We know, at First Lutheran, that the wisdom of the cross, the word of the cross, is a great stumbling block to the world. But it is the proper content of Christian preaching. It is the Gospel itself. And therefore we will preach it, without finding a “middle ground” between the needs of people, and the preaching of the cross.
To many this seems a very negative preaching. “Aren’t we limiting the preaching with our focus on the cross?” The answer is, No! To focus on the preaching of the cross does not mean that we shrink the church year to Good Friday. We believe that one cannot understand Christmas, Easter, or Pentecost without Good Friday. Luther was, alongside of Irenaeus and Athanasius, one of the great theologians of the incarnation.
Luther was that because he saw the cross behind the manger. He understood the victory of Easter as well as any theologian of the Eastern Church. But he understood it because he understood it as the victory of the Crucified. The same can be said of his understanding of the activity of the Holy Ghost. It is always the cross which illuminates all chapters of theology because the deepest nature of revelation is hidden in the cross.

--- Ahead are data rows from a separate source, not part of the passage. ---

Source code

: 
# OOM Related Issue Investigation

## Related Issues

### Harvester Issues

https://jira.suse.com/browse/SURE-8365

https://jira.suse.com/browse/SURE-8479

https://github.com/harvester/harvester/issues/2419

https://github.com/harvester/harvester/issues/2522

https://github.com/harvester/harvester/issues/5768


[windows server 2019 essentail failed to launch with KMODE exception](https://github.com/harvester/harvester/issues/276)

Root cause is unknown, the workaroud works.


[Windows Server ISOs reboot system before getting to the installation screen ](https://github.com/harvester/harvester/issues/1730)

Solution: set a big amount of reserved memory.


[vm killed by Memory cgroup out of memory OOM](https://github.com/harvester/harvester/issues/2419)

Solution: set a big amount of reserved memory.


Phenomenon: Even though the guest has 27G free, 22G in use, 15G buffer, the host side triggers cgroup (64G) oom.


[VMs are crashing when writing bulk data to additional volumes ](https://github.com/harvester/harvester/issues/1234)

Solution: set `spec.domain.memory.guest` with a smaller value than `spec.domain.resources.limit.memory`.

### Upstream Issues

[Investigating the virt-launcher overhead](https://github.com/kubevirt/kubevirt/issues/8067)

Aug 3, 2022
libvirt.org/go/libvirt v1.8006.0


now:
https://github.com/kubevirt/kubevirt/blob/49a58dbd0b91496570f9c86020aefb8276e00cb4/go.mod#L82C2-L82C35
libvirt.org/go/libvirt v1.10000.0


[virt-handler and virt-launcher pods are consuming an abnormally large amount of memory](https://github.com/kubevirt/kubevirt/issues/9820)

So, you can ask, don’t we preach about the incarnation or the resurrection? And what about the Holy Spirit? Yes we do, and we have a lot to say about all of this and about the creation. But, as we said in the previous paragraph, we cannot understand any of this if we do not understand what happened on the cross. Only then does the work of the Holy Spirit make sense, and only then the resurrection is that of the Crucified. It is Jesus the Crucified who is the Victor over death.
As Lutherans we do not see the theology of the cross as just one of many theories of how we can approach the Bible. With Luther we believe this to be the correct preaching of the Gospel, with which the Church of Christ stands and falls.
See Hermann Sasse, Letters to Lutheran Pastors 18.